» **Instructions for the task**
Please output the listing exactly as it stands, but omit any images.

--- START ---

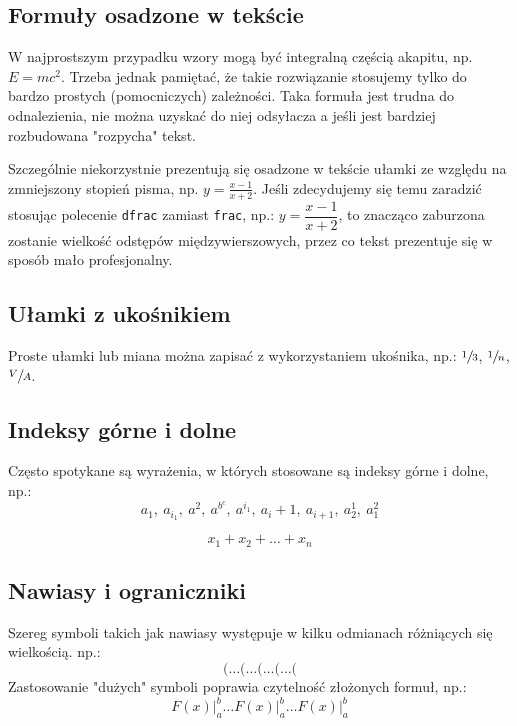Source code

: \subsection{Formuły osadzone w tekście}
W najprostszym przypadku wzory mogą być integralną częścią akapitu, np. $E=mc^2$. Trzeba jednak pamiętać, że takie rozwiązanie stosujemy tylko do bardzo prostych (pomocniczych) zależności. Taka formuła jest trudna do odnalezienia, nie można uzyskać do niej odsyłacza a jeśli jest bardziej rozbudowana "rozpycha" tekst.

Szczególnie niekorzystnie  prezentują się osadzone w tekście ułamki ze względu na zmniejszony stopień pisma,  np. $y= \frac{x-1}{x+2}$. Jeśli zdecydujemy się temu zaradzić stosując polecenie \texttt{dfrac} zamiast \texttt{frac}, np.:  $y=\dfrac{x-1}{x+2}$, to znacząco zaburzona zostanie wielkość odstępów międzywierszowych, przez co tekst prezentuje się w sposób mało profesjonalny.

\subsection{Ułamki z ukośnikiem}
Proste ułamki lub miana można zapisać z wykorzystaniem ukośnika, np.: $\sfrac{1}{3}$, $\sfrac{1}{n}$, $\sfrac{V}{A}$.



\subsection{Indeksy górne i dolne}
Często spotykane są wyrażenia, w których stosowane są indeksy górne i dolne, np.:
\begin{equation}
a_{1},\ a_{i_{1}},\ a^{2},\ a^{b^{c}},\ a^{i_{1}},\
a_{i} + 1,\ a_{i + 1},\ a_{2}^{1},\ a^{2}_{1}
\end{equation}


\begin{equation}
x_{1} + x_{2} + \dots + x_{n}
\end{equation}


\subsection{Nawiasy i ograniczniki}
Szereg symboli takich jak nawiasy występuje w kilku odmianach różniących się wielkością. np.:
\[
( \dots \big( \dots \Big( \dots \bigg( \dots \Bigg(
\]
Zastosowanie "dużych" symboli poprawia czytelność złożonych formuł, np.: 
\[
F(x) |^{b}_{a} \dots
F(x) \bigr|^{b}_{a} \dots
F(x) \Bigr|^{b}_{a}
\]

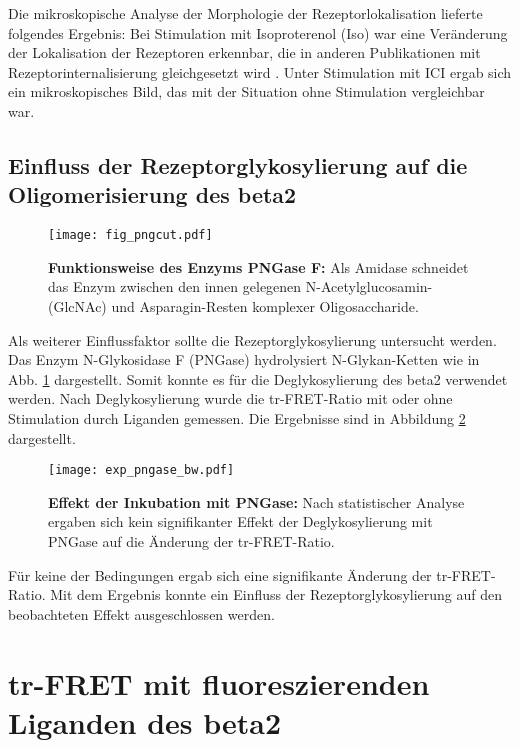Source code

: Die mikroskopische Analyse der Morphologie der Rezeptorlokalisation lieferte folgendes Ergebnis: Bei Stimulation mit Isoproterenol (Iso) war eine Veränderung der Lokalisation der Rezeptoren erkennbar, die in anderen Publikationen mit Rezeptorinternalisierung gleichgesetzt wird \parencite{Koo2012}. Unter Stimulation mit ICI ergab sich ein mikroskopisches Bild, das mit der Situation ohne Stimulation vergleichbar war.

\subsection{Einfluss der Rezeptorglykosylierung auf die Oligomerisierung des \gls{beta2}}

\begin{figure}[htbp]
	\centering
    \texttt{[image: fig\_pngcut.pdf]}
    \caption{\textbf{Funktionsweise des Enzyms PNGase F:} Als Amidase schneidet das Enzym zwischen den innen gelegenen N-Acetylglucosamin- (GlcNAc) und Asparagin-Resten komplexer Oligosaccharide.} 
    \label{fig:png_cut}
\end{figure}

Als weiterer Einflussfaktor sollte die Rezeptorglykosylierung untersucht werden. Das Enzym N-Glykosidase F (PNGase) hydrolysiert N-Glykan-Ketten wie in Abb. \ref{fig:png_cut} dargestellt. Somit konnte es für die Deglykosylierung des \gls{beta2} verwendet werden. Nach Deglykosylierung wurde die tr-FRET-Ratio mit oder ohne Stimulation durch Liganden gemessen. Die Ergebnisse sind in Abbildung \ref{fig:glycosylation} dargestellt.

\begin{figure}[htbp]
	\centering
    \texttt{[image: exp\_pngase\_bw.pdf]}
    \caption{\textbf{Effekt der Inkubation mit PNGase:} Nach statistischer Analyse ergaben sich kein signifikanter Effekt der Deglykosylierung mit PNGase auf die Änderung der tr-FRET-Ratio.} 
    \label{fig:glycosylation}
\end{figure}

Für keine der Bedingungen ergab sich eine signifikante Änderung der tr-FRET-Ratio. Mit dem Ergebnis konnte ein Einfluss der Rezeptorglykosylierung auf den beobachteten Effekt ausgeschlossen werden.

\section{tr-FRET mit fluoreszierenden Liganden des \gls{beta2}}
\label{ligandenfret}


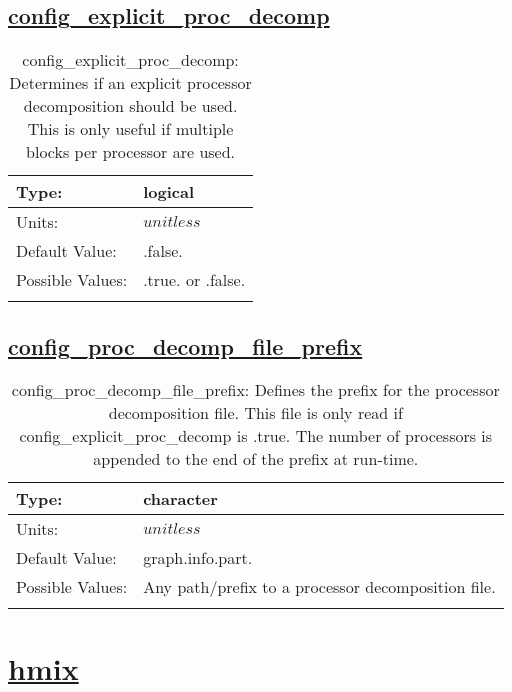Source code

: \subsection[config\_explicit\_proc\_decomp]{\hyperref[sec:nm_tab_decomposition]{config\_explicit\_proc\_decomp}}
\label{subsec:nm_sec_config_explicit_proc_decomp}
\begin{center}
\begin{longtable}{| p{2.0in} | p{4.0in} |}
    \hline
    Type: & logical \\
    \hline
    Units: & $unitless$ \\
    \hline
    Default Value: & .false. \\
    \hline
    Possible Values: & .true. or .false. \\
    \hline
    \caption{config\_explicit\_proc\_decomp: Determines if an explicit processor decomposition should be used. This is only useful if multiple blocks per processor are used.}
\end{longtable}
\end{center}
\subsection[config\_proc\_decomp\_file\_prefix]{\hyperref[sec:nm_tab_decomposition]{config\_proc\_decomp\_file\_prefix}}
\label{subsec:nm_sec_config_proc_decomp_file_prefix}
\begin{center}
\begin{longtable}{| p{2.0in} | p{4.0in} |}
    \hline
    Type: & character \\
    \hline
    Units: & $unitless$ \\
    \hline
    Default Value: & graph.info.part. \\
    \hline
    Possible Values: & Any path/prefix to a processor decomposition file. \\
    \hline
    \caption{config\_proc\_decomp\_file\_prefix: Defines the prefix for the processor decomposition file. This file is only read if config\_explicit\_proc\_decomp is .true. The number of processors is appended to the end of the prefix at run-time.}
\end{longtable}
\end{center}
\section[hmix]{\hyperref[sec:nm_tab_hmix]{hmix}}
\label{sec:nm_sec_hmix}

--- END ---

» **The completed task**
Source code

: \subsection{Formuły osadzone w tekście}
W najprostszym przypadku wzory mogą być integralną częścią akapitu, np. $E=mc^2$. Trzeba jednak pamiętać, że takie rozwiązanie stosujemy tylko do bardzo prostych (pomocniczych) zależności. Taka formuła jest trudna do odnalezienia, nie można uzyskać do niej odsyłacza a jeśli jest bardziej rozbudowana "rozpycha" tekst.

Szczególnie niekorzystnie  prezentują się osadzone w tekście ułamki ze względu na zmniejszony stopień pisma,  np. $y= \frac{x-1}{x+2}$. Jeśli zdecydujemy się temu zaradzić stosując polecenie \texttt{dfrac} zamiast \texttt{frac}, np.:  $y=\dfrac{x-1}{x+2}$, to znacząco zaburzona zostanie wielkość odstępów międzywierszowych, przez co tekst prezentuje się w sposób mało profesjonalny.

\subsection{Ułamki z ukośnikiem}
Proste ułamki lub miana można zapisać z wykorzystaniem ukośnika, np.: $\sfrac{1}{3}$, $\sfrac{1}{n}$, $\sfrac{V}{A}$.



\subsection{Indeksy górne i dolne}
Często spotykane są wyrażenia, w których stosowane są indeksy górne i dolne, np.:
\begin{equation}
a_{1},\ a_{i_{1}},\ a^{2},\ a^{b^{c}},\ a^{i_{1}},\
a_{i} + 1,\ a_{i + 1},\ a_{2}^{1},\ a^{2}_{1}
\end{equation}


\begin{equation}
x_{1} + x_{2} + \dots + x_{n}
\end{equation}


\subsection{Nawiasy i ograniczniki}
Szereg symboli takich jak nawiasy występuje w kilku odmianach różniących się wielkością. np.:
\[
( \dots \big( \dots \Big( \dots \bigg( \dots \Bigg(
\]
Zastosowanie "dużych" symboli poprawia czytelność złożonych formuł, np.: 
\[
F(x) |^{b}_{a} \dots
F(x) \bigr|^{b}_{a} \dots
F(x) \Bigr|^{b}_{a}
\]

Source code

: Die mikroskopische Analyse der Morphologie der Rezeptorlokalisation lieferte folgendes Ergebnis: Bei Stimulation mit Isoproterenol (Iso) war eine Veränderung der Lokalisation der Rezeptoren erkennbar, die in anderen Publikationen mit Rezeptorinternalisierung gleichgesetzt wird \parencite{Koo2012}. Unter Stimulation mit ICI ergab sich ein mikroskopisches Bild, das mit der Situation ohne Stimulation vergleichbar war.

\subsection{Einfluss der Rezeptorglykosylierung auf die Oligomerisierung des \gls{beta2}}

\begin{figure}[htbp]
	\centering
    \texttt{[image: fig\_pngcut.pdf]}
    \caption{\textbf{Funktionsweise des Enzyms PNGase F:} Als Amidase schneidet das Enzym zwischen den innen gelegenen N-Acetylglucosamin- (GlcNAc) und Asparagin-Resten komplexer Oligosaccharide.} 
    \label{fig:png_cut}
\end{figure}

Als weiterer Einflussfaktor sollte die Rezeptorglykosylierung untersucht werden. Das Enzym N-Glykosidase F (PNGase) hydrolysiert N-Glykan-Ketten wie in Abb. \ref{fig:png_cut} dargestellt. Somit konnte es für die Deglykosylierung des \gls{beta2} verwendet werden. Nach Deglykosylierung wurde die tr-FRET-Ratio mit oder ohne Stimulation durch Liganden gemessen. Die Ergebnisse sind in Abbildung \ref{fig:glycosylation} dargestellt.

\begin{figure}[htbp]
	\centering
    \texttt{[image: exp\_pngase\_bw.pdf]}
    \caption{\textbf{Effekt der Inkubation mit PNGase:} Nach statistischer Analyse ergaben sich kein signifikanter Effekt der Deglykosylierung mit PNGase auf die Änderung der tr-FRET-Ratio.} 
    \label{fig:glycosylation}
\end{figure}

Für keine der Bedingungen ergab sich eine signifikante Änderung der tr-FRET-Ratio. Mit dem Ergebnis konnte ein Einfluss der Rezeptorglykosylierung auf den beobachteten Effekt ausgeschlossen werden.

\section{tr-FRET mit fluoreszierenden Liganden des \gls{beta2}}
\label{ligandenfret}


Source code

: \subsection[config\_explicit\_proc\_decomp]{\hyperref[sec:nm_tab_decomposition]{config\_explicit\_proc\_decomp}}
\label{subsec:nm_sec_config_explicit_proc_decomp}
\begin{center}
\begin{longtable}{| p{2.0in} | p{4.0in} |}
    \hline
    Type: & logical \\
    \hline
    Units: & $unitless$ \\
    \hline
    Default Value: & .false. \\
    \hline
    Possible Values: & .true. or .false. \\
    \hline
    \caption{config\_explicit\_proc\_decomp: Determines if an explicit processor decomposition should be used. This is only useful if multiple blocks per processor are used.}
\end{longtable}
\end{center}
\subsection[config\_proc\_decomp\_file\_prefix]{\hyperref[sec:nm_tab_decomposition]{config\_proc\_decomp\_file\_prefix}}
\label{subsec:nm_sec_config_proc_decomp_file_prefix}
\begin{center}
\begin{longtable}{| p{2.0in} | p{4.0in} |}
    \hline
    Type: & character \\
    \hline
    Units: & $unitless$ \\
    \hline
    Default Value: & graph.info.part. \\
    \hline
    Possible Values: & Any path/prefix to a processor decomposition file. \\
    \hline
    \caption{config\_proc\_decomp\_file\_prefix: Defines the prefix for the processor decomposition file. This file is only read if config\_explicit\_proc\_decomp is .true. The number of processors is appended to the end of the prefix at run-time.}
\end{longtable}
\end{center}
\section[hmix]{\hyperref[sec:nm_tab_hmix]{hmix}}
\label{sec:nm_sec_hmix}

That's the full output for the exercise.